Die Zugehörigkeit zu einer sozialen Gruppe spielt ebenfalls eine Rolle. Hält man sich z.B. in Situationen oder Gruppen auf, in welchen viel und häufig eine bestimmte Substanz konsumiert wird, kann man sich diesem Einfluss häufig nicht entziehen und ein Gebrauch der betreffenden Substanz wird immer selbstverständlicher.
Auch die Vererbung spielt eine wichtige Rolle. Dabei wird aber nicht die Abhängigkeit an sich vererbt, sondern die Anfälligkeit zur Entstehung einer Abhängigkeit. So tritt z.B. die Alkoholabhängigkeit gehäuft bei den Kindern von Eltern auf, wo ein oder beide Elternteile selbst alkoholabhängig sind.
Welche Folgeerkrankungen gibt es z.B. durch eine Alkoholabhängigkeit?
Hier unterscheidet man zwischen akuten und längerfristigen Erkrankungen. Als akute Erkrankung steht an erster Stelle das Delir. Es tritt auf meist auf, wenn bei vorher hohem Konsum plötzlich die Einnahme unterbrochen wird oder aber wenn zusätzlich zum weiter bestehenden Konsum eine zusätzliche Erkrankung auftritt. An Symptomen tritt eine Störung der Orientierung und des Bewusstseins auf, es kommt zu starken Unruhezuständen, der Tag-Nacht-Rhythmus kann aufgehoben sein und es kann zu Halluzinationen kommen. Ein Alkoholentzugsdelir kann lebensgefährlich sein und muß stationär medikamentös behandelt werden (z.B. mit Clomethiazol). An weiteren akuten Problemen kann es unter der oben beschriebenen Voraussetzung ebenfalls zu epileptischen Anfällen kommen.

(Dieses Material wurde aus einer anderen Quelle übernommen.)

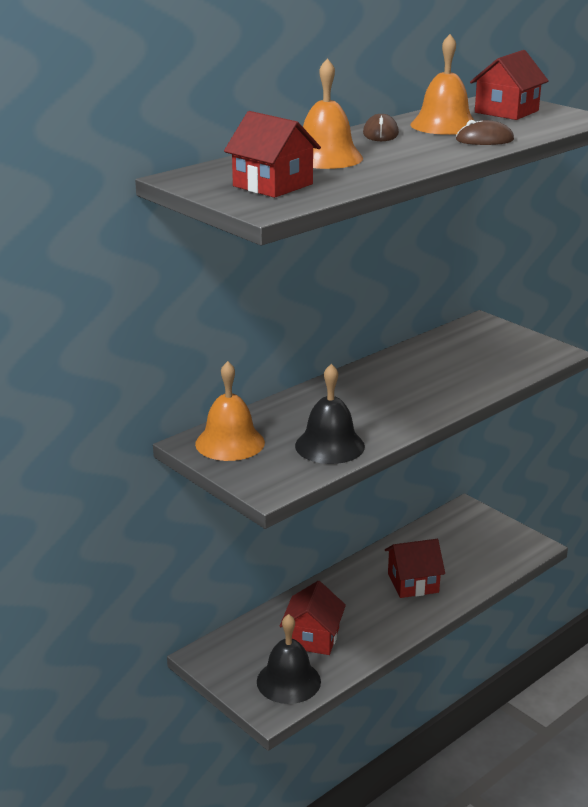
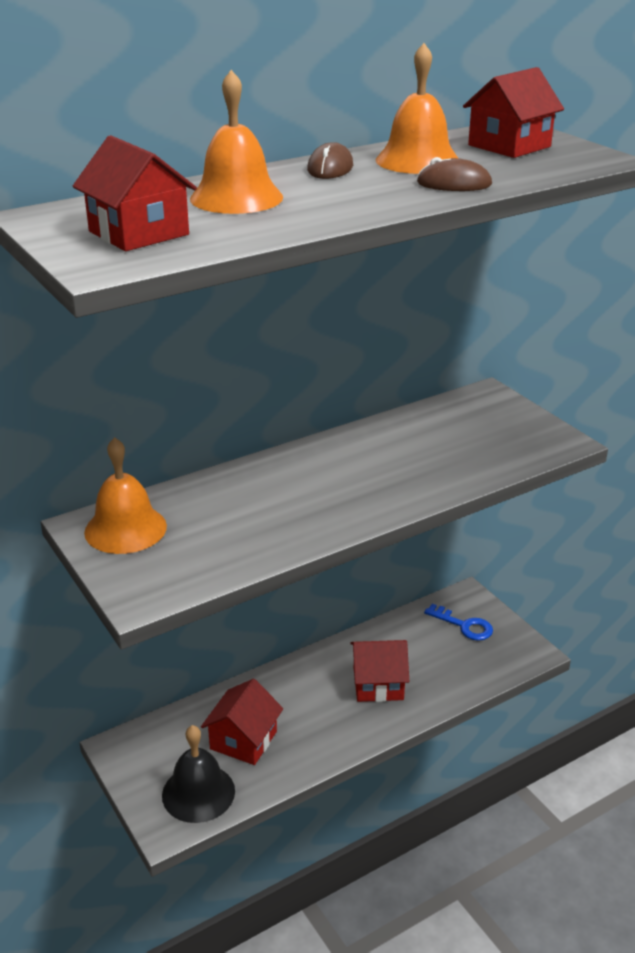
camera: 10 degrees right, 5 degrees up
(329, 445) = (238, 545): black bell -> none
(471, 531) = (464, 625): none -> blue key

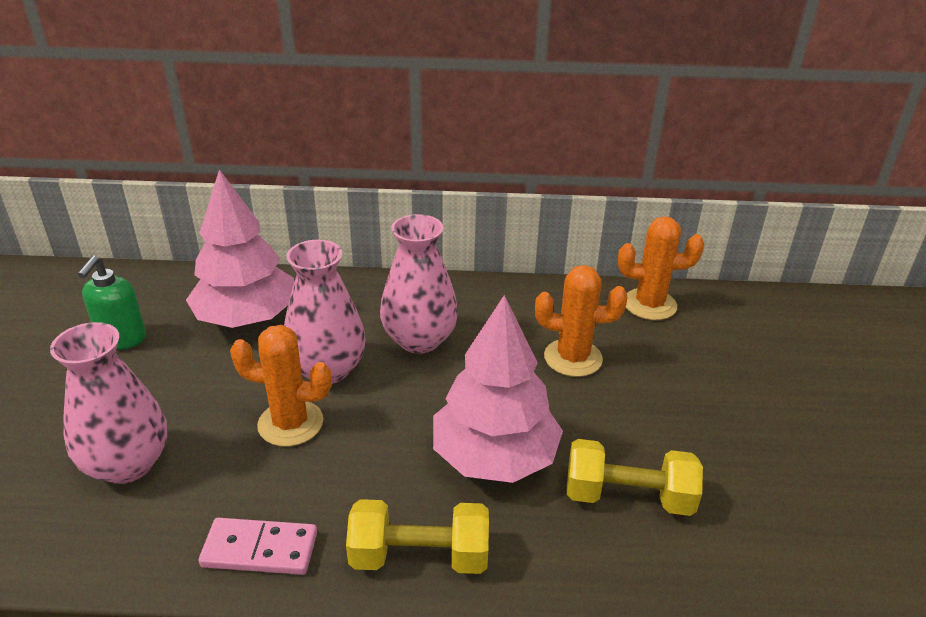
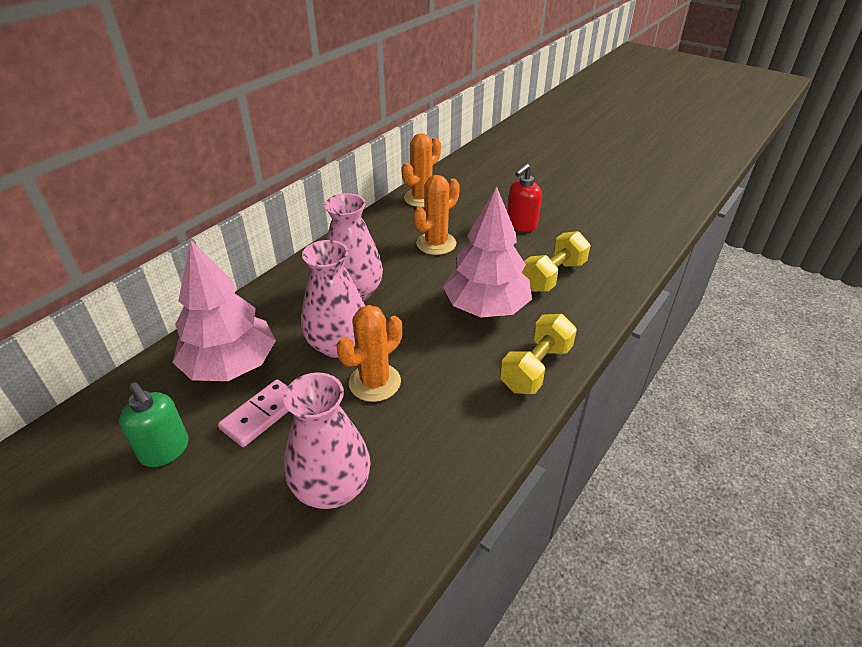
camera: 55 degrees left, 5 degrees up
(260, 549) = (477, 437): pink domino -> pink domino (261, 415)
(706, 415) = (521, 225): none -> red soap dispenser

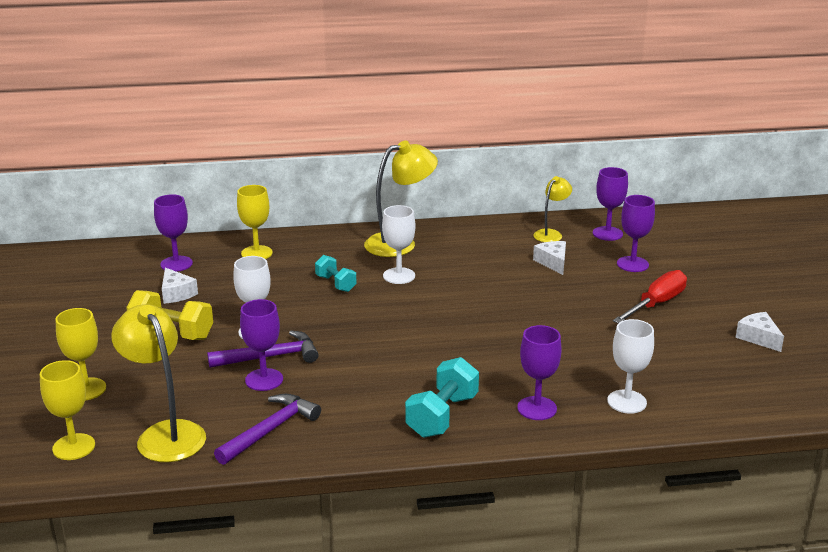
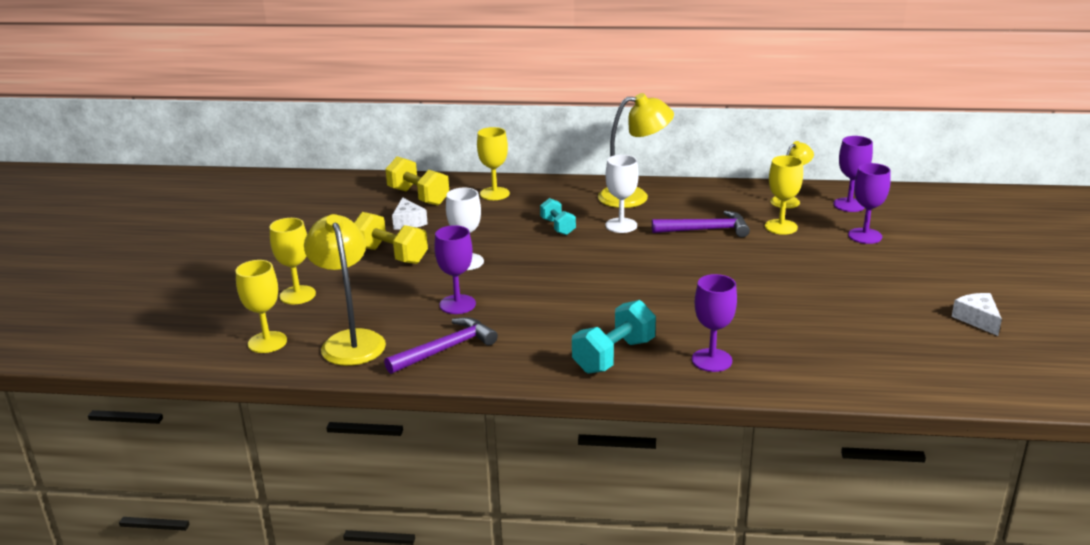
camera: 15 degrees right, 0 degrees up
(176, 264) = (418, 197): purple goblet -> yellow dumbbell
(270, 357) = (471, 285): purple hammer -> purple hammer (705, 230)
(553, 262) = (781, 227): white cheese -> yellow goblet
(626, 402) = (808, 365): white goblet -> none
(656, 304) = (876, 276): red screwdriver -> none

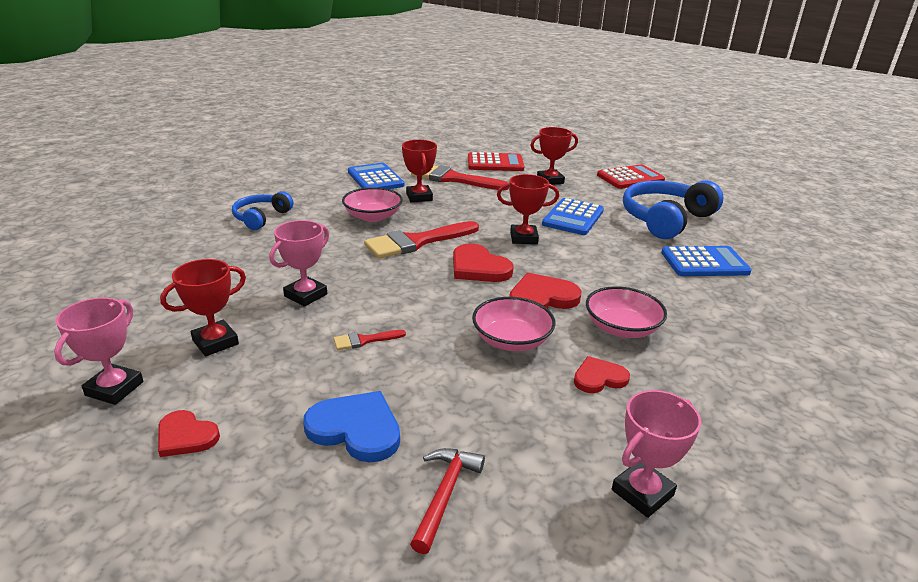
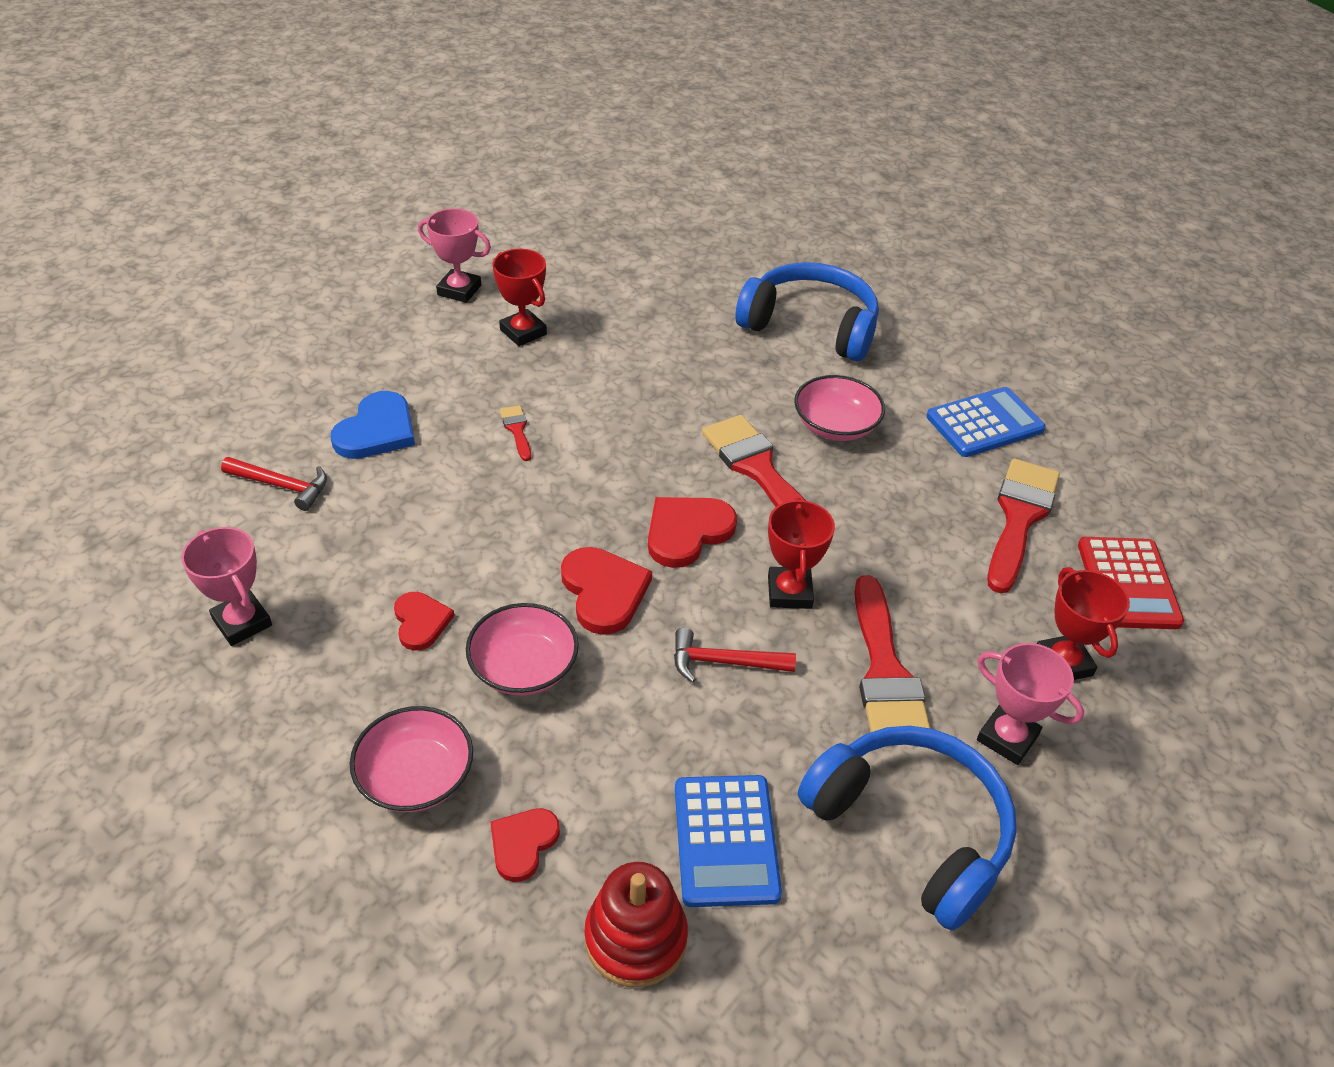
camera: 90 degrees right, 15 degrees up
(186, 436) = (390, 337): red heart -> red heart (523, 844)
(261, 217) = (810, 326): blue headphones -> blue headphones, size x1.75
(306, 295) = (611, 381): pink trophy -> pink trophy (1007, 738)
(419, 197) = (922, 474): red trophy -> none
(511, 340) = (506, 550): pink bowl -> pink bowl (416, 777)
(573, 218) = (885, 672): blue calculator -> red brush
(585, 259) = (723, 662): none -> red hammer
(630, 178) = (1135, 820): red calculator -> none
(780, 288) = (635, 938): none -> red stacking toy

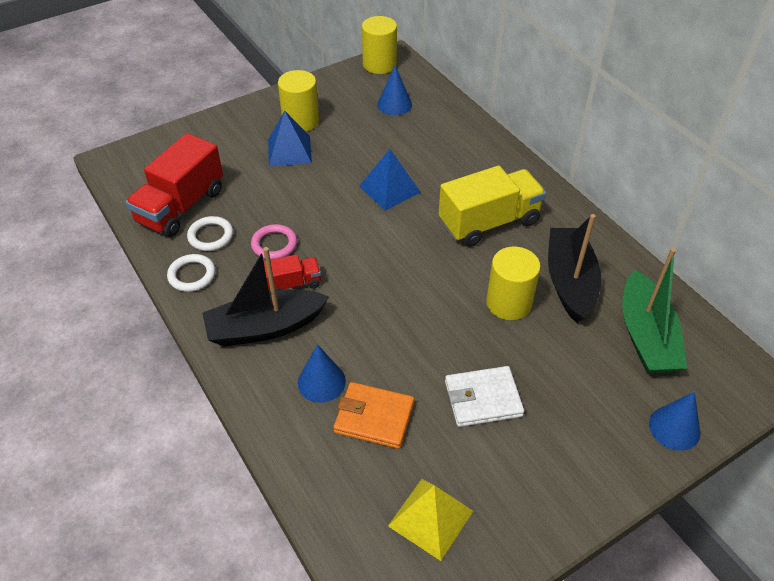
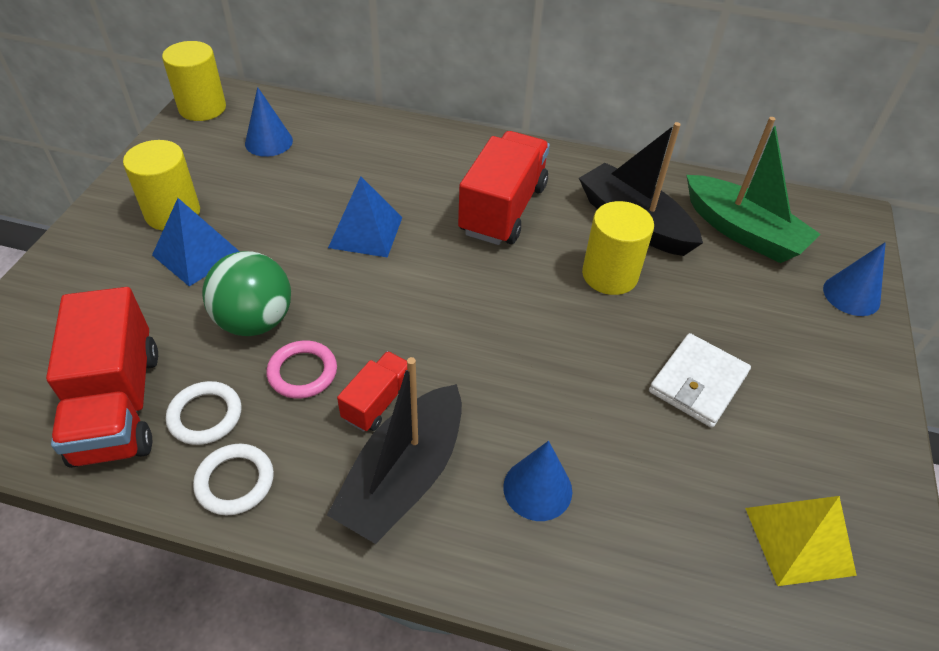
camera: 45 degrees left, 0 degrees up
(280, 204) = (255, 321): none -> green ball
(374, 417) = (632, 483): orange wallet -> none
(489, 222) = (503, 209): yellow truck -> red truck

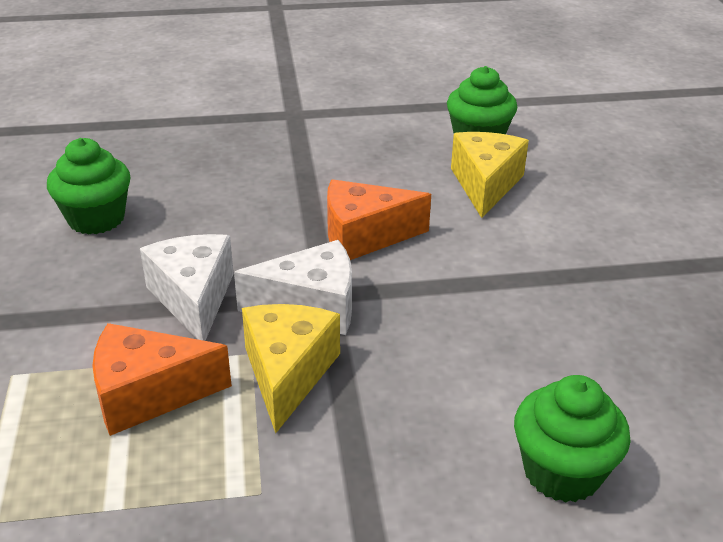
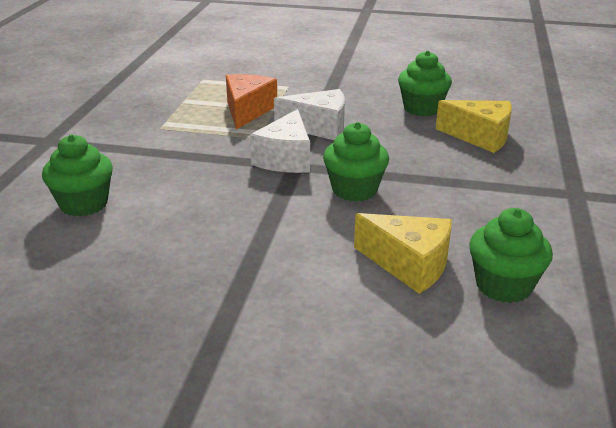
camera: 110 degrees right, 5 degrees down
(287, 373) = (232, 144): yellow cheese -> yellow cheese (480, 137)
(364, 236) = (354, 190): orange cheese -> green cupcake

An langfristigeren Folgeerkrankungen sind Lebererkrankungen bis hin zum Leberversagen bekannt, ferner Entzündungen des Verdauungsapparates einschließlich der Bauchspeicheldrüse zu nennen. Es kommt zu Stoffwechselstörungen und Veränderungen des Hormonhaushaltes, welches sich bei Männern z.B. in Potenzstörungen äußert. Es kommt zu Veränderungen des Herzens bis hin zur Herzinsuffizienz. Aufgrund struktureller Veränderungen des Gehirns kommt es zu dauerhafter Beeinträchtigung von Gedächtnisleistungen. Außerdem kann es zu Bluterkrankungen und Infektionserkrankungen kommen. Schließlich ist die Gefahr einer Krebserkrankung verschiedener Organe deutlich erhöht.
Wie können Abhängigkeitserkrankungen behandelt werden?
Die Behandlungen der einzelnen Substanzen unterscheiden sich teilweise. Allgemein kann jedoch gesagt werden, dass als erstes eine sogenannte Entgiftung stattfindet, in der unter ärztlicher Aufsicht die Einnahme der Substanz beendet wird. Dies findet meist im stationären Rahmen statt, um die oben beschriebenen akut auftretenden Folgeerkrankungen ggf. behandeln zu können. Der Behandlungszeitraum hierfür beträgt etwa eine Woche und wird unterstützt durch pflegerische, psychotherapeutische und soziotherapeutische Maßnahmen. Danach schließt sich eine Entwöhnungsbehandlung an, in welcher die Abstinenz von der entsprechenden Substanz stabilisiert wird. Dies kann stationär in einer Fachklinik, aber auch ambulant erfolgen. Ein wichtiges Element ist in beiden Fällen das Teilnehmen an spezifischen Suchtgruppen, welches den langfristigen Erfolg stabilisieren hilft. Darüber hinaus kann die medikamentöse Behandlung von Erkrankungen wie Depressionen bzw. Angsterkrankungen, die gehäuft bei Patienten mit einer Abhängigkeitserkrankung auftreten, von großer Bedeutung sein.